TASK PROMPT
Whenever a line in the data holds the string "Queen", pull that line out.
BEGIN AVAILABLE RECORDS
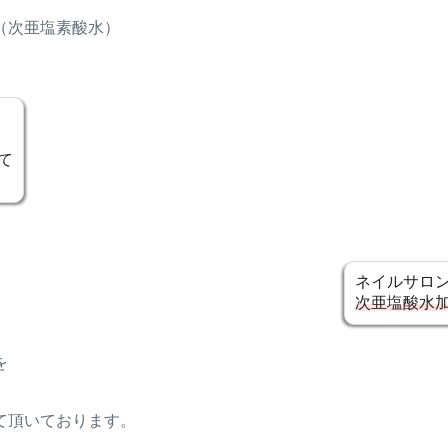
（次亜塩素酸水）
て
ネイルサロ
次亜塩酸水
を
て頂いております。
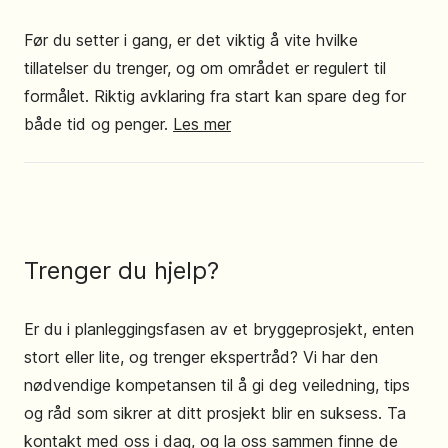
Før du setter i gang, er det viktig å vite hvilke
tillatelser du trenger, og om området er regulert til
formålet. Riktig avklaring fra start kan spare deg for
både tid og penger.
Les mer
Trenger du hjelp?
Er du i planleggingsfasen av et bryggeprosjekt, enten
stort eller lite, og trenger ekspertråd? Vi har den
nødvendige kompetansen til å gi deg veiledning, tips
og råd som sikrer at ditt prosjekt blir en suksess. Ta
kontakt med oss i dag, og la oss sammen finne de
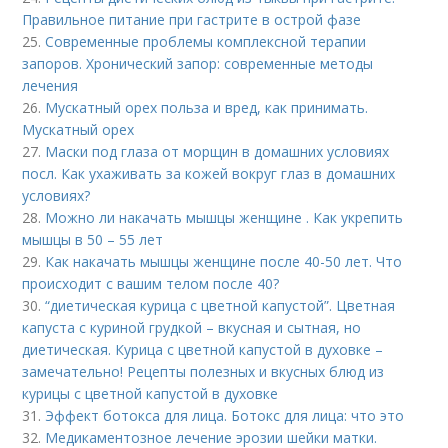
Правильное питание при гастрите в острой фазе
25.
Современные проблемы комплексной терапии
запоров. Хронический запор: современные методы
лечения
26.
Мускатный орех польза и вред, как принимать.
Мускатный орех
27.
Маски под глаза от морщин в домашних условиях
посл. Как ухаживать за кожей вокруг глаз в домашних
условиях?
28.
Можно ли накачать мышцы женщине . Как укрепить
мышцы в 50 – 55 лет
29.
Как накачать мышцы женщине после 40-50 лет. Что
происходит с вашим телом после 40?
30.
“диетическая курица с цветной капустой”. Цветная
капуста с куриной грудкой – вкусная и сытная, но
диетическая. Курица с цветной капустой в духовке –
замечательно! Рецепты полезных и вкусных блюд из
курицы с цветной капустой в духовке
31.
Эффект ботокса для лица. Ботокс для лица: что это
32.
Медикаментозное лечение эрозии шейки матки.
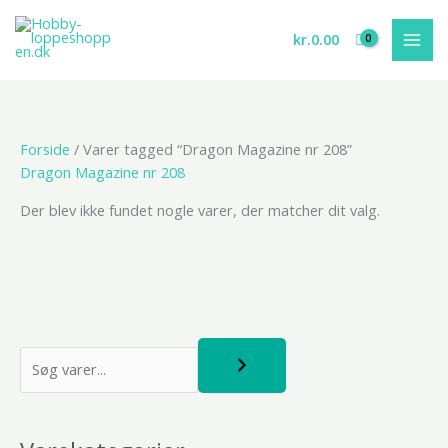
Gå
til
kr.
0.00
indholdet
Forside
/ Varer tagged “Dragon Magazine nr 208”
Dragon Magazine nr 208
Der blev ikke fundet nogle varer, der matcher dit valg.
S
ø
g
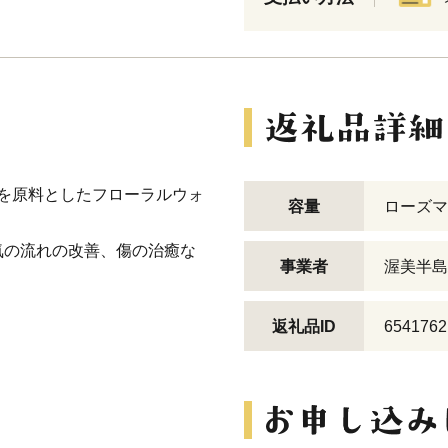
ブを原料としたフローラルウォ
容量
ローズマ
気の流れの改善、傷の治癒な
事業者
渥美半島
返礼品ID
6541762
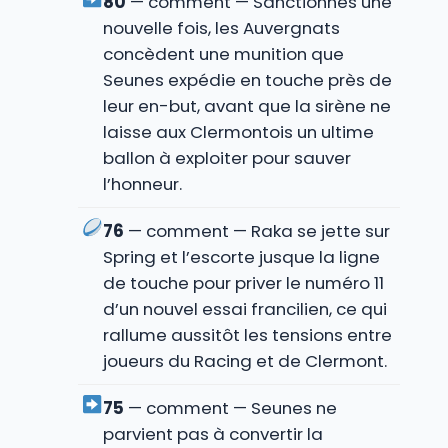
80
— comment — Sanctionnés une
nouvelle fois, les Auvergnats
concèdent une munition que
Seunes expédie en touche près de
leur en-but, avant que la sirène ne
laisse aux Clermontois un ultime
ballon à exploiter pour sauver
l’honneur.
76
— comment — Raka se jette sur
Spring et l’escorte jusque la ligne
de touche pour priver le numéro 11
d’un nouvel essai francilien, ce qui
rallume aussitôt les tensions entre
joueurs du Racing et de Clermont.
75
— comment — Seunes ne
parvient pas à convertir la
END AVAILABLE RECORDS
BEGIN AVAILABLE RECORDS
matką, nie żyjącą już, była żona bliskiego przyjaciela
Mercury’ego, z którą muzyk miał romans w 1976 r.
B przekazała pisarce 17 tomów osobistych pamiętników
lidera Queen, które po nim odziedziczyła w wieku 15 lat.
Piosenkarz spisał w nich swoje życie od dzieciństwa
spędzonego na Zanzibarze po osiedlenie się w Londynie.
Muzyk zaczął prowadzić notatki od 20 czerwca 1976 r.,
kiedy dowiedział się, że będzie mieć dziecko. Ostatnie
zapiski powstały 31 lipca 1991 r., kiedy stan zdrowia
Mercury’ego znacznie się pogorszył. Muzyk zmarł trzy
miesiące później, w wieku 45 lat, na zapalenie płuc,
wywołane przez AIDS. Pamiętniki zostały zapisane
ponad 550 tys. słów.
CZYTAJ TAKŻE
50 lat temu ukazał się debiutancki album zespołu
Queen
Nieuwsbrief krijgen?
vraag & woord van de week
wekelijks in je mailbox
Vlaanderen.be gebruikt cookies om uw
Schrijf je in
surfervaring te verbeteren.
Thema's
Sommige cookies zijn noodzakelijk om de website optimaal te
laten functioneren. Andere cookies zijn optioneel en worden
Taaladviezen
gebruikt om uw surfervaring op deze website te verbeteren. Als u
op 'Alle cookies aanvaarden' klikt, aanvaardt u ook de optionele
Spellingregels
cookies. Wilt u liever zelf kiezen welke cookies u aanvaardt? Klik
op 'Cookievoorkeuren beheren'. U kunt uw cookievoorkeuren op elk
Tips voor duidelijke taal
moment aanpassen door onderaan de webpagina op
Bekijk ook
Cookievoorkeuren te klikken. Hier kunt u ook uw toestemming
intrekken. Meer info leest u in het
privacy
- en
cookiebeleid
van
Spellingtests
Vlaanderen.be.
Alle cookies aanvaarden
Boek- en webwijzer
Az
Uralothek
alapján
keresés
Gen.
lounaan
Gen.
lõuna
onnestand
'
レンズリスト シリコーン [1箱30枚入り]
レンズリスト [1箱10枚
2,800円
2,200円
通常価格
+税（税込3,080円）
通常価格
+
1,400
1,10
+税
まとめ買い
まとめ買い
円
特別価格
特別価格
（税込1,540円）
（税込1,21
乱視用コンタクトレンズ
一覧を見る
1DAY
END AVAILABLE RECORDS
TASK RESPONSE
lidera Queen, które po nim odziedziczyła w wieku 15 lat.
Queen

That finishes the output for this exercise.